Identify a field as derivative of another

Question

In the paper https://arxiv.org/abs/1312.5344, the authors identified the chiral algebra of a free vector multiplet, given by a $(b,c)$ system. In doing so, they, in eq (3.41), identify the gauginos $\tilde \lambda(z) \sim b(z)$, $\lambda(z) \equiv \partial c(z)$, and they do so because the OPEs look the same.

But is there other argument to support this identification from a more "path-integral" point of view? Say, if I'm studying the correlation functions by computing the path integral, why on earth would I re-identify the fields in such a way? (I guess similar question can be asked for bosonization)

Is it legal to identify a field as the derivative of another? Naively, this will change drastically the kinetic term in the action, to say the least.

This post imported from StackExchange Physics at 2017-05-24 17:15 (UTC), posted by SE-user Lelouch

Comments

just a comment waiting an answer : I should rather ask the relevance of (3.32) here* and how to show rigorously that its diagram commutes.

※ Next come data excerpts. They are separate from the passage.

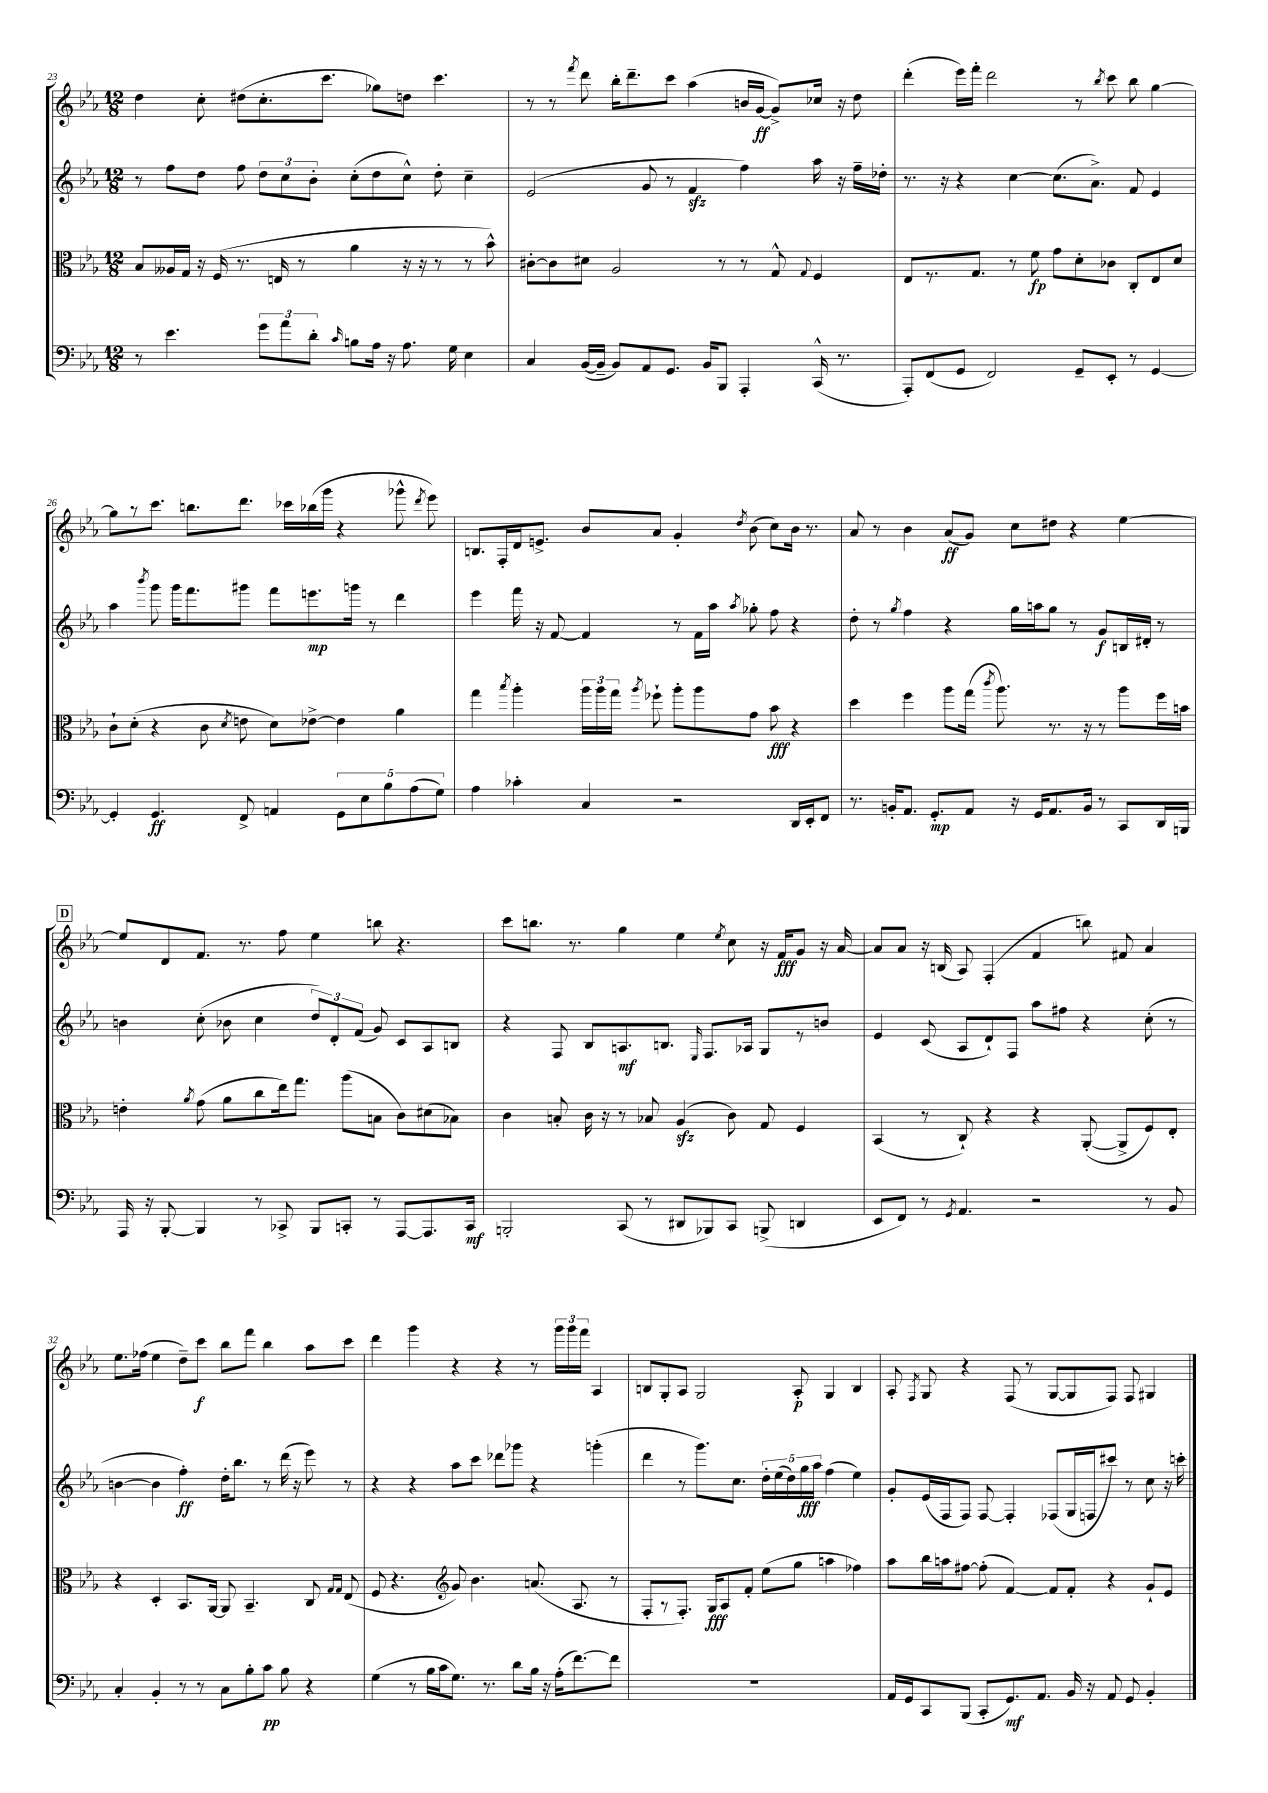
<<
\new StaffGroup <<
\new Staff = "s0" {
    \clef treble \key ees \major \numericTimeSignature \time 12/8
    \autoBeamOff d''4 c''8-. dis''8[( c''8.-. c'''8.] ges''8[) d''8] c'''4. |
    r8 r8 \acciaccatura { f'''8 } d'''8 bes''16[-. d'''8.-- c'''8] aes''4( b'16[ g'16]~\ff g'8[->) ces''16] r16 d''8 |
    d'''4-.( ees'''16[) f'''16]-. d'''2 r8 \acciaccatura { bes''8 } c'''8 bes''8 g''4~ |
    g''8[ r8 c'''8.] b''8.[ d'''8.] ces'''16[ bes''16( g'''16] r4 ges'''8-^ \acciaccatura { d'''8 } ees'''8) |
    b8.[ f16-. d'16 e'8.]-> bes'8[ aes'8] g'4-. \acciaccatura { d''8 } bes'8( c''8[) bes'16] r8. |
    aes'8 r8 bes'4 aes'8[\ff( g'8]) c''8[ dis''8] r4 ees''4~ |
    \mark \markup { \box "D" } ees''8[ d'8 f'8.] r8. f''8 ees''4 b''8 r4. |
    c'''8[ b''8.] r8. g''4 ees''4 \acciaccatura { ees''8 } c''8 r16 f'16[\fff g'8] r16 aes'16~ |
    aes'8[ aes'8] r16 b16( aes8) f4-.( f'4 b''8) fis'8 aes'4 |
    ees''8.[ fes''16]( ees''4 d''8[--) c'''8]\f bes''8[ f'''8] bes''4 aes''8[ c'''8] |
    d'''4 g'''4 r4 r4 r8 \tuplet 3/2 { g'''16[ g'''16 f'''16] } aes4 |
    b8[ g8-. aes8] g2 aes8-.\p g4 b4 |
    aes8-. \acciaccatura { f8 } g8 r4 f8( r8 g8[~ g8 f8]) f8 gis4 \bar "|." |
}
\new Staff = "s1" {
    \clef treble \key ees \major \numericTimeSignature \time 12/8
    \autoBeamOff r8 f''8[ d''8] f''8 \tuplet 3/2 { d''8[ c''8 bes'8]-. } c''8[-.( d''8 c''8]-^) d''8-. c''4-- |
    ees'2( g'8 r8 f'4\sfz f''4) aes''16 r16 f''16[-- des''16]-. |
    r8. r16 r4 c''4~ c''8.[( aes'8.]->) f'8 ees'4 |
    aes''4 \acciaccatura { bes'''8 } g'''8 g'''16[ f'''8. gis'''8] f'''8[ e'''8.\mp g'''16] r8 d'''4 |
    ees'''4 f'''16 r16 f'8~ f'4 r8 f'16[ aes''16] \acciaccatura { aes''8 } ges''8-. f''8 r4 |
    d''8-. r8 \acciaccatura { g''8 } f''4 r4 g''16[ a''16 g''8] r8 g'8[\f b16 dis'16]-. r8 |
    \mark \markup { \box "D" } b'4 c''8-.( bes'8 c''4 \tuplet 3/2 { d''8[) d'8-. f'8]( } g'8) c'8[ aes8 b8] |
    r4 f8 bes8[ a8.\mf b8.] \grace { ees16 } f8.[ aes16] g8[ r8 b'8] |
    ees'4 c'8( aes8[ d'8-!) f8] aes''8[ fis''8] r4 c''8-.( r8 |
    b'4~ b'4 f''4-.\ff) d''16[-. bes''8.] r8 d'''16( r16 ees'''8) r8 |
    r4 r4 aes''8[ c'''8] des'''8[ ges'''8] r4 g'''4-.( |
    d'''4 r8 g'''8.[) c''8.] \tuplet 5/4 { d''16[-. ees''16( d''16) g''16\fff aes''16] } f''4( ees''4) |
    g'8[-. ees'16( f16 f8]) f8~ f4-. fes8[( g16 f16 cis'''8]) r8 c''8 r16 c'''16-. \bar "|." |
}
\new Staff = "s2" {
    \clef alto \key ees \major \numericTimeSignature \time 12/8
    \autoBeamOff bes8[ aeses16 g16] r16 f16( r8. e16 r8 aes'4 r16 r16 r8 r8 bes'8-^) |
    cis'8[~-. cis'8 dis'8] aes2 r8 r8 g8-^ \appoggiatura { g8 } f4 |
    ees8[ r8. g8.] r8 f'8\fp g'8[ d'8-. ces'8] c8[-. ees8 d'8] |
    c'8[-! d'8]-.( r4 c'8 \acciaccatura { d'8 } e'8 d'8[) ees'8]~-> ees'4 aes'4 |
    g''4 \acciaccatura { bes''8 } aes''4-. \tuplet 3/2 { aes''16[ aes''16 g''16] } \acciaccatura { aes''8 } fes''8-! aes''8[-. aes''8 g'8] bes'8\fff r4 |
    d''4 f''4 aes''8[ g''16]( \acciaccatura { c'''8 } aes''8.) r8. r16 r8 aes''8[ f''16 b'16] |
    \mark \markup { \box "D" } e'4-. \acciaccatura { aes'8 } g'8( aes'8[ c''8 ees''16) g''8.] aes''8[( b8] c'8[) dis'8( bes8]) |
    c'4 b8-. c'16 r16 r8 bes8 aes4\sfz( c'8) g8 f4 |
    bes,4( r8 c8-!) r4 r4 aes,8~-.( aes,8[-> f8) ees8]-. |
    r4 d4-. bes,8.[ aes,16]~ aes,8 bes,4.-- c8 \grace { g16[ g16] } ees8( |
    f8 r4. \clef treble g'8) bes'4. a'8.( aes8. r8 |
    f8[-. r8 f8.]-.) g16[\fff aes8 f'8]-. ees''8[( g''8] a''4 fes''4) |
    aes''8[ bes''16 a''16 fis''8]~ fis''8-.( f'4~) f'8[ f'8]-. r4 g'8[-! ees'8] \bar "|." |
}
\new Staff = "s3" {
    \clef bass \key ees \major \numericTimeSignature \time 12/8
    \autoBeamOff r8 ees'4. \tuplet 3/2 { g'8[ aes'8 d'8]-. } \grace { c'16 } b8[ aes16] r16 aes8. g16 ees4 |
    c4 bes,16[~( bes,16]-- bes,8[) aes,8 g,8.] bes,16[ bes,,8] aes,,4-. c,16-^( r8. |
    aes,,8[-.) f,8( g,8] f,2) g,8[-- ees,8]-. r8 g,4~ |
    g,4-. g,4.\ff f,8-> a,4 \tuplet 5/4 { g,8[ ees8 bes8 aes8( g8]) } |
    aes4 ces'4-. c4 r2 d,16[ ees,16-. f,8] |
    r8. b,16[-. aes,8.] g,8.[-.\mp aes,8] r16 g,16[ aes,8. b,16] r8 c,8[ d,16 b,,16] |
    \mark \markup { \box "D" } aes,,16 r16 bes,,8~-. bes,,4 r8 ces,8-> bes,,8[ c,8]-. r8 aes,,8[~ aes,,8. c,16]\mf |
    b,,2-. c,8( r8 dis,8[ bes,,8) c,8] b,,8->( d,4 |
    ees,8[ f,8]) r8 \acciaccatura { g,8 } aes,4. r2 r8 bes,8 |
    c4-. bes,4-. r8 r8 c8[ bes8-. c'8]\pp bes8 r4 |
    g4( r8 bes16[ c'16 g8.]) r8. d'8[ bes16] r16 aes16[-.( f'8.~) f'8] |
    R1. |
    aes,16[ g,16 c,8 bes,,8]( c,8[-. g,8.\mf) aes,8.] bes,16 r16 aes,8 g,8 bes,4-. \bar "|." |
}
>>
>>
\layout { \context { \Score currentBarNumber = #23 } }
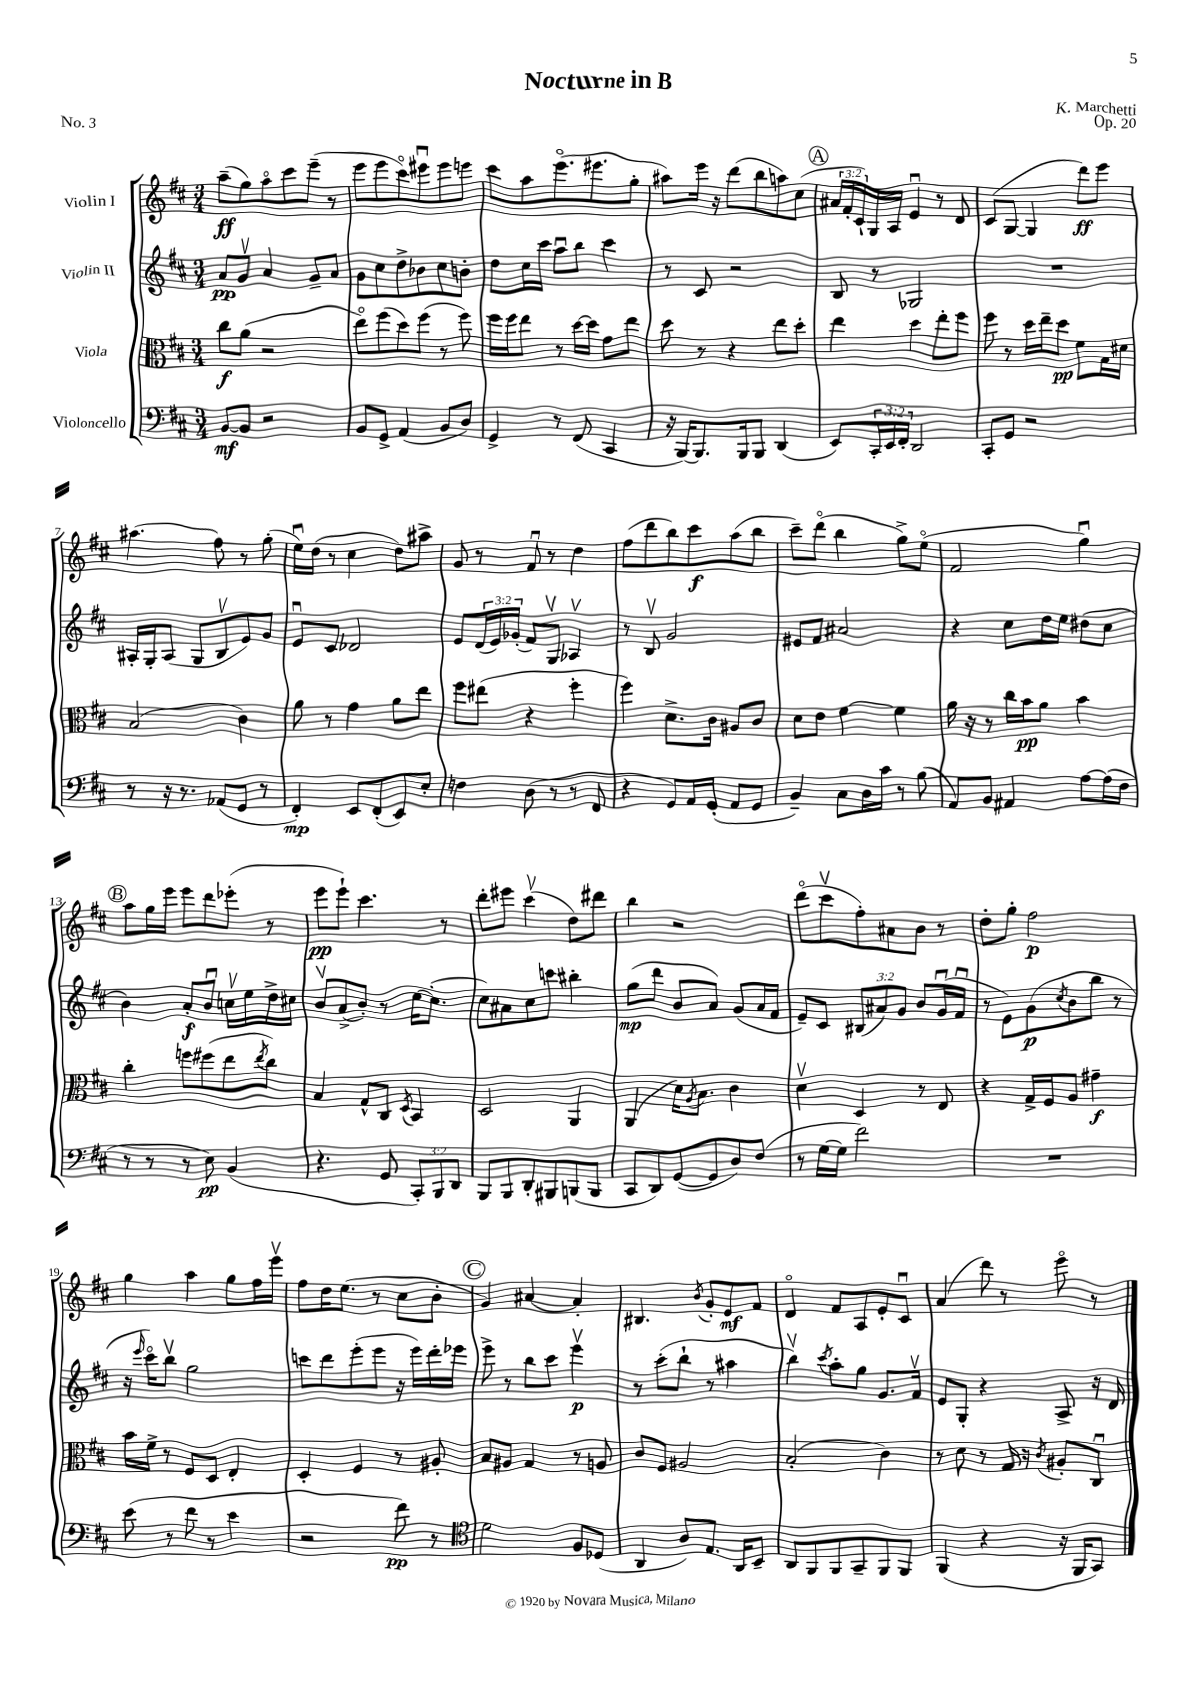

Else claiming abstract identifications through pushforward/pullback analyses is common.

* here verbatim = where the top row represents multiplication in the ring of Schur operators, the bottom row represents creation/annihilation normal ordered products of chiral vertex operators, and the vertical arrows represent the identication of a Schur operator with its meromorphic counterpart in the chiral algebra.